**EXCERPTED TEXT:**
----------------
Live politics updates: Historic second Trump impeachment trial begins with debate over whether it’s constitutional
House Democrats are about to open the second Senate impeachment trial against former President Donald Trump at 1 p.m. EST, when they’ll argue the case is constitutional despite him having left office.
The debate will open a historic trial of the only president to be impeached twice and the only impeachment trial of a president who is no longer in office. The Senate is sitting as a jury to decide whether Trump incited the insurrection Jan. 6 at the Capitol that left five dead.
Three House Democrats serving as prosecutors, who are called managers, are presenting arguments Tuesday: Reps. Jamie Raskin of Maryland, Joe Neguse of Colorado and David Cicilline of Rhode Island.
The House managers and Trump’s defense team will divide up to four hours for arguments about whether the case is constitutional. The Senate will then vote on whether to dismiss the case.
----------------
**COLLECTED DATA:**
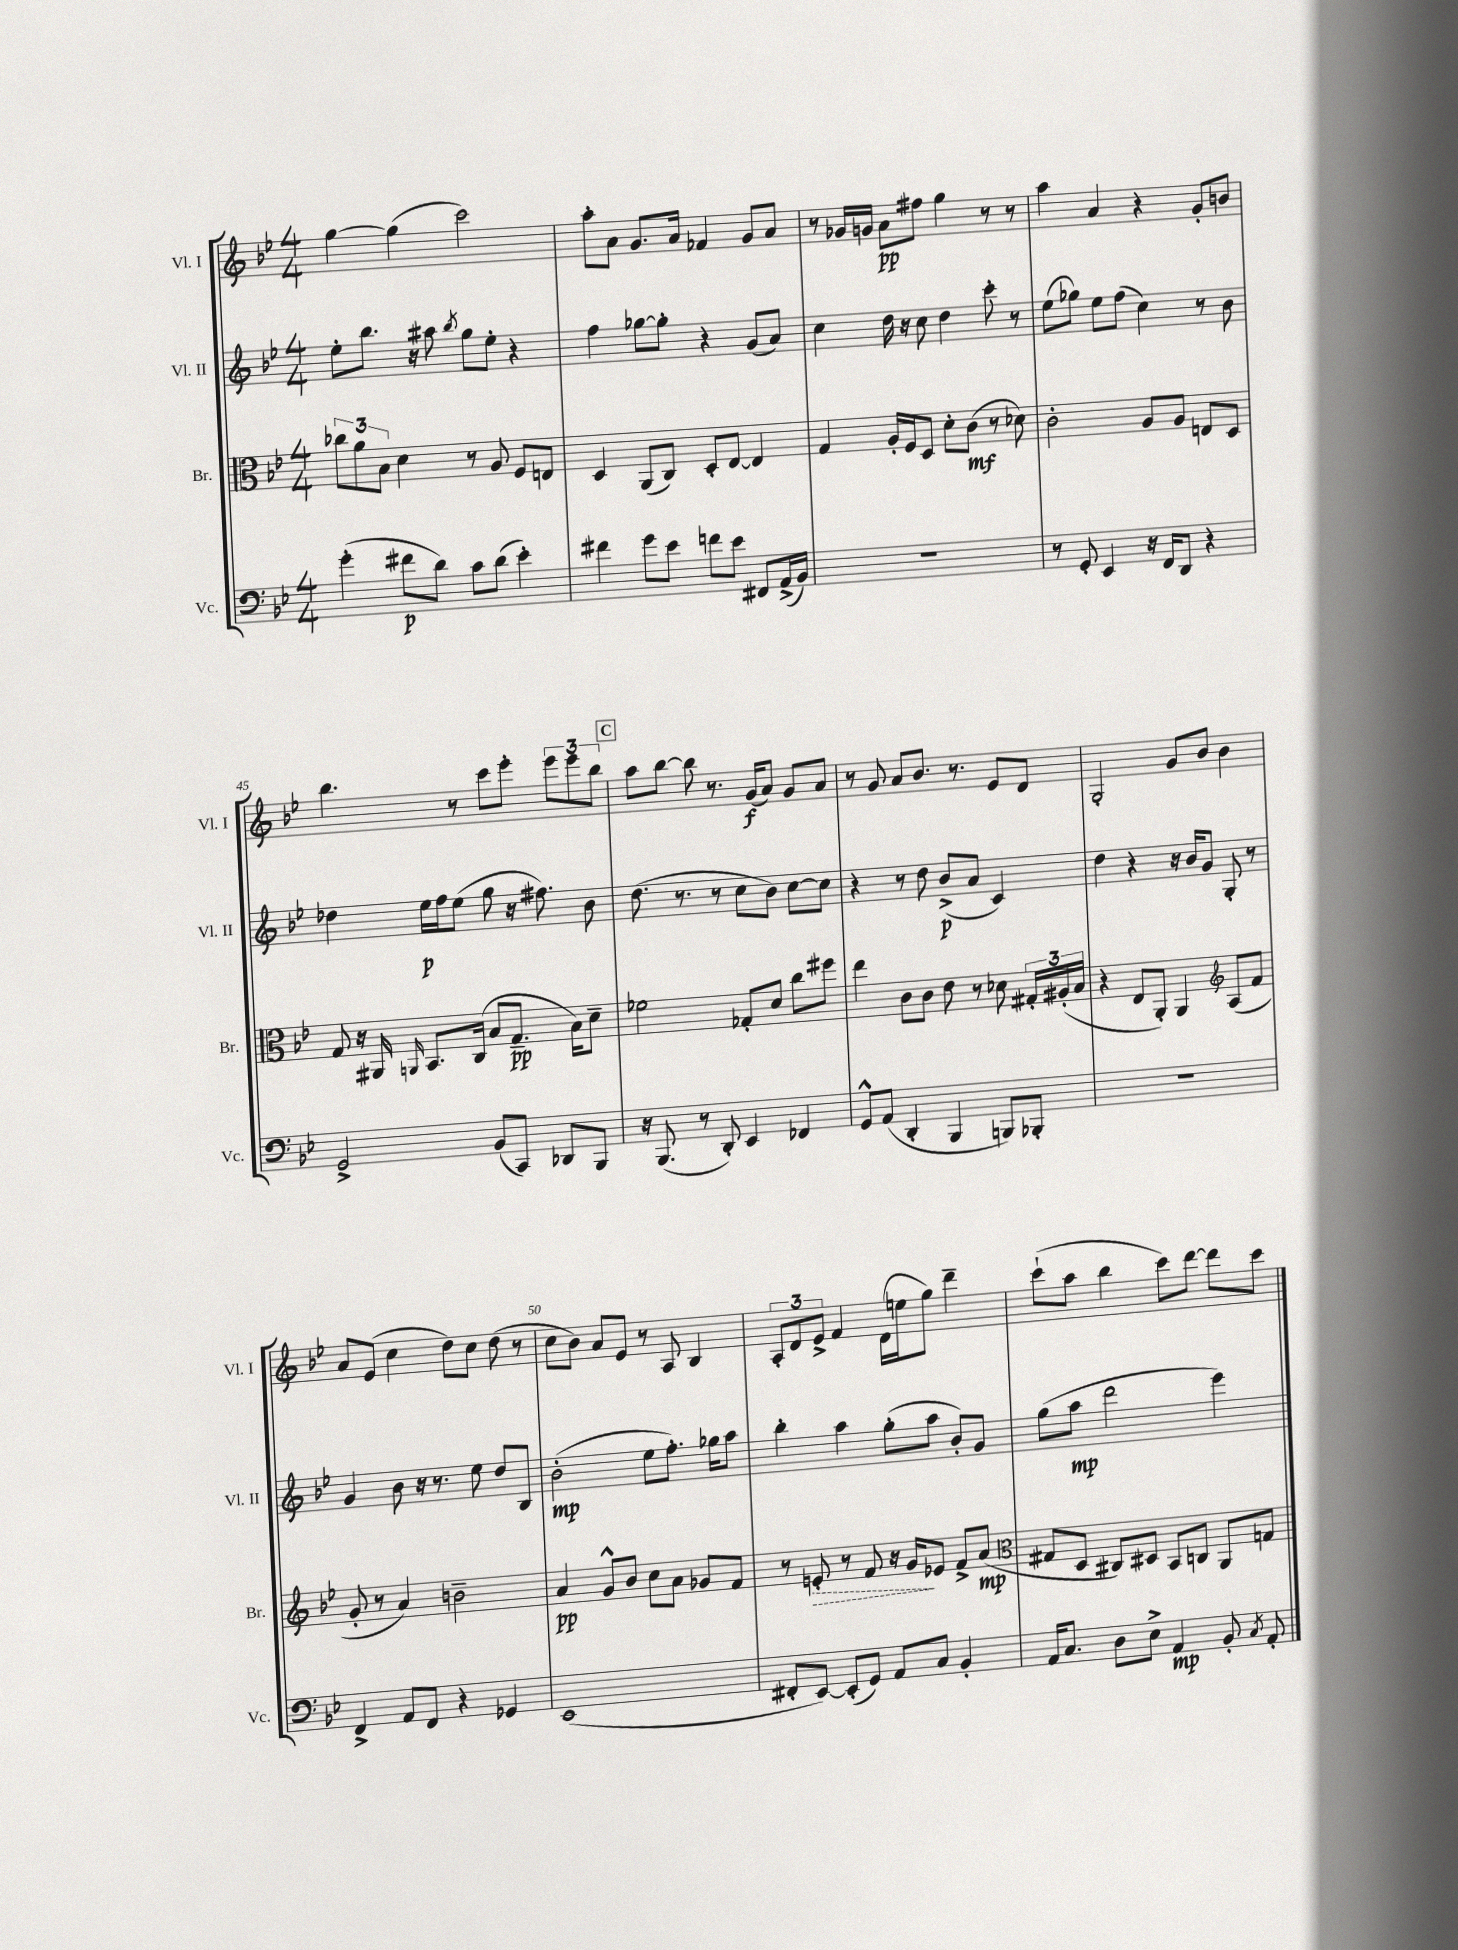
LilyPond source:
----------------
**CHALLENGE:** According to the impeachment trial update, how much time will the House managers and Trump's defense team divide for arguments on whether the case is constitutional? The lines are not needed for what is asked here.

**COMPLETE RESPONSE:** Up to four hours.